São duas feiras com públicos e perfis diferentes, mas com um ponto em comum: a mesma idade. Feira Ecológica de Caxias do Sul e Ponto de Safra nasceram com uma semana de diferença e completam 25 anos neste mês. A primeira foi em 9 de maio e a segunda, no dia 16. Para comemorar as duas décadas e meia da Feira Ecológica, tem festa neste sábado (20), na Praça das Feiras. A cerimônia, às 8h30min, irá contar com bênção do frei Jaime Bettega e degustação de bergamotas, uma amostra da colheita da produção ecológica das famílias do Vale do Caí.
A Feira Ecológica, na verdade, já tinha feito um teste por dois meses, em 1997, e foi apenas oficializada no ano seguinte. O sucesso da experiência animou os feirantes que resolveram torná-la permanente. Já o Ponto de Safra, que recebeu como primeiro nome Ponto de Colheita, surgiu para a venda do excedente da produção.
— A gente procurou determinar um valor e uma quantidade. Hoje, é conhecida como a feira da sacolinha. Queríamos que fosse algo de proveitoso para o público consumidor — conta Fernando Vissirini Lahm dos Reis, técnico da Secretaria da Agricultura que participou da implantação do Ponto de Safra.
— Comecei em 2000 (dois anos após a formalização da Feira Ecológica), quando criamos a cooperativa em Bom Princípio. Começamos com uma kombi e agora estamos com um caminhão fazendo a feira. Foi evoluindo — relembra o produtor Gerson Peter.
De fato, as duas feiras evoluíram.

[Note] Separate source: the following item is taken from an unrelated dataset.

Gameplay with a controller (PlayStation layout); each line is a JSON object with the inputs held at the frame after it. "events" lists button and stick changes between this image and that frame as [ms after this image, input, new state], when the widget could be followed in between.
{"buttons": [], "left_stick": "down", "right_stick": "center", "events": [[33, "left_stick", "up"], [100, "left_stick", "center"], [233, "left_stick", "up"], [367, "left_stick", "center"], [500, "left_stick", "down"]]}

Ambas se consolidaram e mudaram o cenário e o comportamento dos consumidores caxienses. A de produtos orgânicos hoje tem 23 bancas de agricultores de Antônio Prado, Bom Princípio, Caxias do Sul, Farroupilha, Feliz, Flores da Cunha, Ipê, Nova Petrópolis, Nova Roma do Sul, Montenegro e Morrinhos do Sul e dois espaços: na Praça da Feiras e na Rua Santos Dumont, próximo ao Emílio Meyer (esta com apenas uma banca de Bom Princípio).
O Ponto de Safra, que teve a primeira edição na Rua Dr. Montaury, entre a Avenida Júlio de Castilhos e a Pinheiro Machado, em um espaço com não mais de 20 metros e oferta de maçã, a fruta da época, está espalhado pela cidade, com quatro feiras: na Praça Dante Alighieri, na Praça da Bandeira, na Rua Treze de Maio e na Zona Norte. Neste ano, de janeiro a abril, 1.203.429 sacolas foram vendidas.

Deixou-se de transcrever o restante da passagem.